Letta (formerly MemGPT) is the open source framework for building AI agents with persistent long-term memory — agents that remember what happened in previous sessions, update their knowledge as they learn, and retrieve relevant context automatically rather than starting fresh every conversation.
The Problem
Standard LLM API calls are stateless. Your application manages conversation history, and that history is bounded by the model's context window. Once a conversation grows long enough, older context falls off. Agents built on raw API calls forget users between sessions, lose the thread of multi-week projects, and repeat questions already answered. Building memory on top of a raw API requires custom vector stores, retrieval logic, and memory update pipelines — weeks of infrastructure before the agent itself can be built.
How Letta Solves It
Letta handles memory as a first-class concept. Each agent has three memory layers: in-context working memory for the current conversation, persistent recall storage for past interactions, and an archival store for long-term knowledge. The agent itself can read and write its own memory — inserting new facts, searching past conversations, deciding what to remember — using built-in memory tools called as part of the normal generation process.
Key Features
- Three-tier memory: in-context working memory, recall storage (past conversations), archival (long-term facts)

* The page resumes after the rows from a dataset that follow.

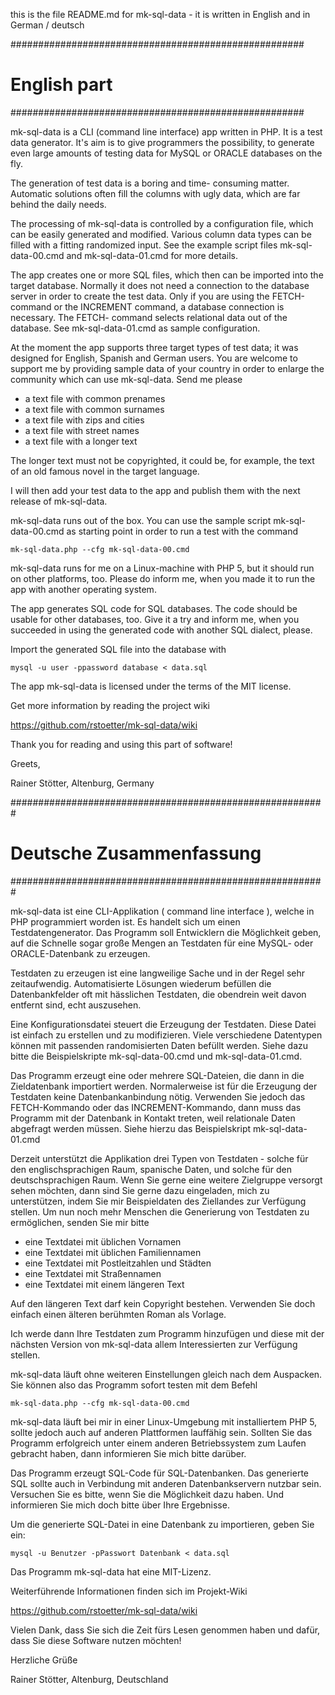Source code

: this is the file README.md for mk-sql-data - it is
written in English and in German / deutsch

#####################################################
#                      English part                 #
#####################################################

mk-sql-data is a CLI (command line interface) app
written in PHP. It is a test data generator. It's aim
is to give programmers the possibility, to generate
even large amounts of testing data for MySQL or ORACLE
databases on the fly.

The generation of test data is a boring and time-
consuming matter. Automatic solutions often fill the
columns with ugly data, which are far behind the daily
needs.

The processing of mk-sql-data is controlled by a
configuration file, which can be easily generated and
modified. Various column data types can be filled with
a fitting randomized input. See the example script files
mk-sql-data-00.cmd and mk-sql-data-01.cmd for more
details.

The app creates one or more SQL files, which then can be
imported into the target database. Normally it does not
need a connection to the database server in order to
create the test data.
Only if you are using the FETCH-command or the INCREMENT
command, a database connection is necessary. The FETCH-
command selects relational data out of the database. See
mk-sql-data-01.cmd as sample configuration.

At the moment the app supports three target types of test
data; it was designed for English, Spanish and German users.
You are welcome to support me by providing sample data of
your country in order to enlarge the community which can
use mk-sql-data. Send me please

- a text file with common prenames
- a text file with common surnames
- a text file with zips and cities
- a text file with street names
- a text file with a longer text

The longer text must not be copyrighted, it could be, for
example, the text of an old famous novel in the target
language.

I will then add your test data to the app and publish
them with the next release of mk-sql-data.

mk-sql-data runs out of the box. You can use the sample
script mk-sql-data-00.cmd as starting point in order to
run a test with the command

    mk-sql-data.php --cfg mk-sql-data-00.cmd

mk-sql-data runs for me on a Linux-machine with PHP 5,
but it should run on other platforms, too. Please do
inform me, when you made it to run the app with another
operating system.

The app generates SQL code for SQL databases. The code
should be usable for other databases, too. Give it a try
and inform me, when you succeeded in using the generated
code with another SQL dialect, please.

Import the generated SQL file into the database with

    mysql -u user -ppassword database < data.sql

The app mk-sql-data is licensed under the terms of the MIT
license.

Get more information by reading the project wiki

  https://github.com/rstoetter/mk-sql-data/wiki

Thank you for reading and using this part of software!

Greets,

Rainer Stötter, Altenburg, Germany

#########################################################
#               Deutsche Zusammenfassung                #
#########################################################

mk-sql-data ist eine CLI-Applikation ( command line
interface ), welche in PHP programmiert worden ist.
Es handelt sich um einen Testdatengenerator. Das
Programm soll Entwicklern die Möglichkeit geben, auf
die Schnelle sogar große Mengen an Testdaten für eine
MySQL- oder ORACLE-Datenbank zu erzeugen.

Testdaten zu erzeugen ist eine langweilige Sache und in
der Regel sehr zeitaufwendig. Automatisierte Lösungen
wiederum befüllen die Datenbankfelder oft mit hässlichen
Testdaten, die obendrein weit davon entfernt sind, echt
auszusehen.

Eine Konfigurationsdatei steuert die Erzeugung der
Testdaten. Diese Datei ist einfach zu erstellen und zu
modifizieren. Viele verschiedene Datentypen können mit
passenden randomisierten Daten befüllt werden. Siehe
dazu bitte die Beispielskripte mk-sql-data-00.cmd und
mk-sql-data-01.cmd.

Das Programm erzeugt eine oder mehrere SQL-Dateien, die
dann in die Zieldatenbank importiert werden.
Normalerweise ist für die Erzeugung der Testdaten keine
Datenbankanbindung nötig.
Verwenden Sie jedoch das FETCH-Kommando oder das
INCREMENT-Kommando, dann muss das Programm mit der
Datenbank in Kontakt treten, weil relationale Daten
abgefragt werden müssen. Siehe hierzu das Beispielskript
mk-sql-data-01.cmd

Derzeit unterstützt die Applikation drei Typen von
Testdaten - solche für den englischsprachigen Raum,
spanische Daten, und solche für den deutschsprachigen Raum.
Wenn Sie gerne eine weitere Zielgruppe versorgt sehen möchten,
dann sind Sie gerne dazu eingeladen, mich zu unterstützen, indem
Sie mir Beispieldaten des Ziellandes zur Verfügung
stellen. Um nun noch mehr Menschen die Generierung von
Testdaten zu ermöglichen, senden Sie mir bitte

- eine Textdatei mit üblichen Vornamen
- eine Textdatei mit üblichen Familiennamen
- eine Textdatei mit Postleitzahlen und Städten
- eine Textdatei mit Straßennamen
- eine Textdatei mit einem längeren Text

Auf den längeren Text darf kein Copyright bestehen. Verwenden
Sie doch einfach einen älteren berühmten Roman als Vorlage.

Ich werde dann Ihre Testdaten zum Programm hinzufügen und
diese mit der nächsten Version von mk-sql-data allem
Interessierten zur Verfügung stellen.

mk-sql-data läuft ohne weiteren Einstellungen gleich
nach dem Auspacken. Sie können also das Programm sofort
testen mit dem Befehl

    mk-sql-data.php --cfg mk-sql-data-00.cmd

mk-sql-data läuft bei mir in einer Linux-Umgebung mit
installiertem PHP 5, sollte jedoch auch auf anderen
Plattformen lauffähig sein. Sollten Sie das Programm
erfolgreich unter einem anderen Betriebssystem zum Laufen
gebracht haben, dann informieren Sie mich bitte darüber.

Das Programm erzeugt SQL-Code für SQL-Datenbanken. Das
generierte SQL sollte auch in Verbindung mit anderen
Datenbankservern nutzbar sein. Versuchen Sie es bitte,
wenn Sie die Möglichkeit dazu haben. Und informieren
Sie mich doch bitte über Ihre Ergebnisse.

Um die generierte SQL-Datei in eine Datenbank zu importieren,
geben Sie ein:

    mysql -u Benutzer -pPasswort Datenbank < data.sql

Das Programm mk-sql-data hat eine MIT-Lizenz.

Weiterführende Informationen finden sich im Projekt-Wiki

  https://github.com/rstoetter/mk-sql-data/wiki

Vielen Dank, dass Sie sich die Zeit fürs Lesen genommen
haben und dafür, dass Sie diese Software nutzen möchten!

Herzliche Grüße

Rainer Stötter, Altenburg, Deutschland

- Agents read and write their own memory using built-in tool calls during generation
- REST API and Python SDK for building stateful agents without managing vector stores
- Persistent agents that survive server restarts across multi-session deployments
- Multi-user isolation: each user gets independent agent memory
- Supports any OpenAI-compatible model
Who It's For
Letta is best for developers building personal AI assistants that must remember users across sessions, enterprise chatbots that accumulate domain knowledge over time, and research teams studying long-term memory architectures for AI agents.
Compared to LangChain
Unlike LangChain's memory primitives, Letta treats memory as a first-class agent capability — the agent itself reads and writes its memory stores during generation, rather than having memory managed externally by the application layer.